Data Storage
HDFS
- The Hadoop Distributed File System (HDFS) is a distributed file system designed to run on commodity hardware (GNU/Linux).
- Originally built as infrastructure for the Apache Nutch web search engine.
- Takes as its design guides elements from Google File System (GFS).
- HDFS is highly fault tolerant, available, reliable and scalable.
- Accommodation of large data sets:
- A typical file in HDFS is gigabytes to terabytes in size.
- It stores each file as a sequence of blocks (typically 128MB)
- A file once created, written, and closed need not be changed.
- HDFS uses client side caching to improve performance.
- Fast recovery from hardware failures:
- HDFS has been built to detect faults and automatically recover quickly.
- The blocks of a file are replicated for fault tolerance (configurable by the replication factor)
- Files in HDFS are write-once and have strictly one writer at any time.
- High availability:
- This redundancy offers higher availability and data locality for efficient computation.
- Large Hadoop clusters are arranged in racks (network traffic within desirable)
- Access to streaming data:
- HDFS is intended more for batch processing versus interactive use.
- High bandwidth more important than low latency.
- Portability:
- HDFS is designed to be portable across multiple hardware platforms.
- Built using the Java language.
- Use cases:
- MapReduce kind of workloads, similar to GFS.
- Ideally suited for write-once and read-many times use cases.
- Hadoop Use Cases and Case Studies
- HDFS is partly POSIX-compliant.
- HDFS is at the core of many open-source data lakes.
- With Apache Hadoop 2.0 (2013), YARN resource manager was added, and MapReduce and HDFS were effectively decoupled.
- With Apache Hadoop 3.0 (2017), HDFS supports additional NameNodes, erasure coding facilities and greater data compression.
- HDFS Architecture Guide
# Example: Create a directory named /foodir
$ bin/hadoop dfs -mkdir /foodir
POSIX
- POSIX is a family of IEEE standards, specified by the , to clarify and make uniform the API provided by UNIX operating systems.
- Programs can read and write to the distributed data store as if the data were mounted locally.
- Limited POSIX compliance also extended to various versions of Windows.
- Most important things POSIX 7 defines
Compared to cloud storage (S3)
- Cost: S3 is 5x cheaper than HDFS.
- Elasticity: S3 supports elasticity and pay-as-you-go pricing model, HDFS does not.
- SLA (Availability and Durability): S3’s availability and durability is far superior to HDFS’.
- Data locality: On a per node basis, HDFS can yield 6x higher read throughput than S3.
- Performance per Dollar: Given that the S3 is 10x cheaper than HDFS, S3 is almost 2x better compared to HDFS on performance per dollar.
- Compute: Separation of cloud storage and compute allows for new Spark applications.
- HDFS vs.
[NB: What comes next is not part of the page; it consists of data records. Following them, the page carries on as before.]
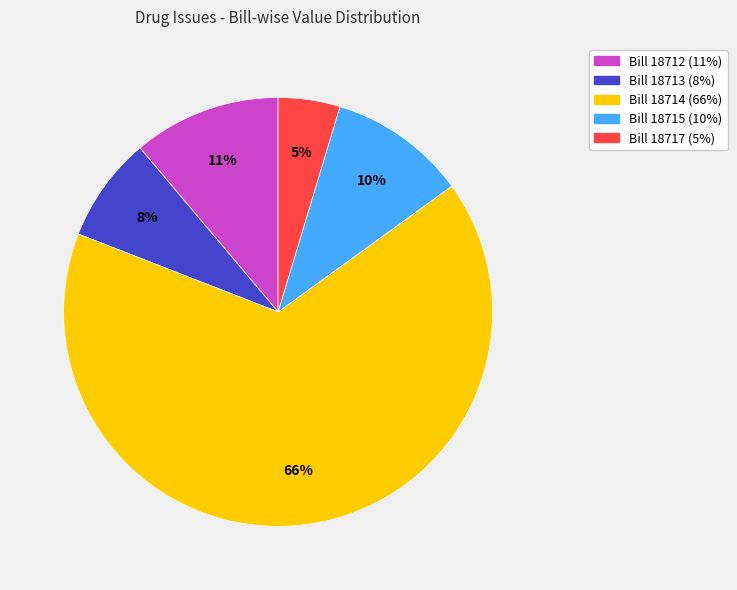

Do Bill 18713 and Bill 18712 together represent more than half of the pie?

No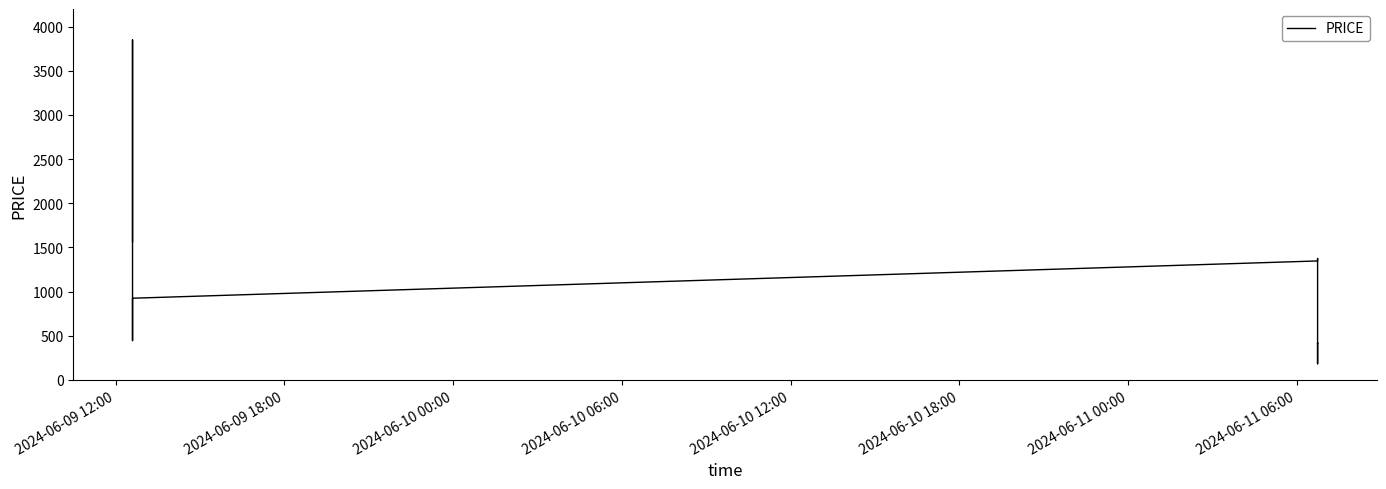

At which category does the chart reach its minimum across all series?

2024-06-11 06:00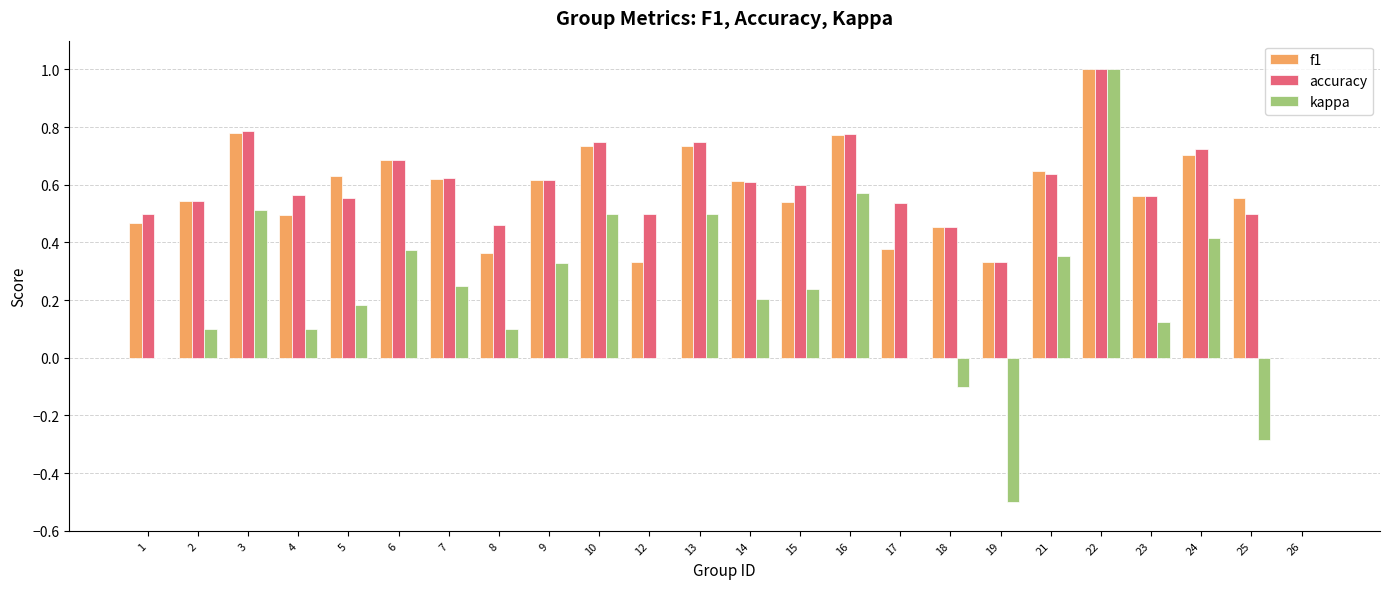

What is the greatest value displayed?

1.0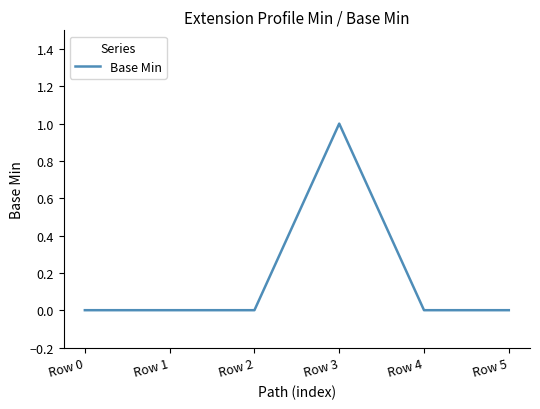

Reading left to right, list all the values displayed in this chart.

0	0	0	1	0	0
Cloud Storage: Pros, cons and migration tips
- Top 5 Reasons for Choosing S3 over HDFS
Components
- HDFS has a master/slave architecture.
- Clients contact NameNode for file metadata or file modifications and perform actual file I/O directly with the DataNodes.
- NameNode:
- A master server that manages the file system namespace and regulates access to files by clients.
- Also determines the mapping of blocks to DataNodes.
- User data never flows through the NameNode.
- Usually a dedicated machine that runs only the NameNode software.
- High availability mode: two separate machines are configured as NameNodes (Active/Standby), edit log file stored in the shared directory, ZooKeeper tracks active NameNode, uses extreme measures to ensure that only one NameNode is used at a time (can cut the power physically)
- DataNodes:
- Manage storage attached to the nodes that they run on.
- Perform block creation, deletion, and replication upon instruction from the NameNode.
- Also responsible for serving read and write requests from clients.
- Usually one per node.
- Example of replication pipeline:
- When a client is writing data to an HDFS file, its data is first written to a local cache. When the local file accumulates a full block of user data, the client retrieves a list of DataNodes from the NameNode. The client then flushes the data block to the first DataNode. The first DataNode starts receiving the data in small portions (4 KB), writes each portion to its local repository and transfers that portion to the second DataNode in the list. And so on.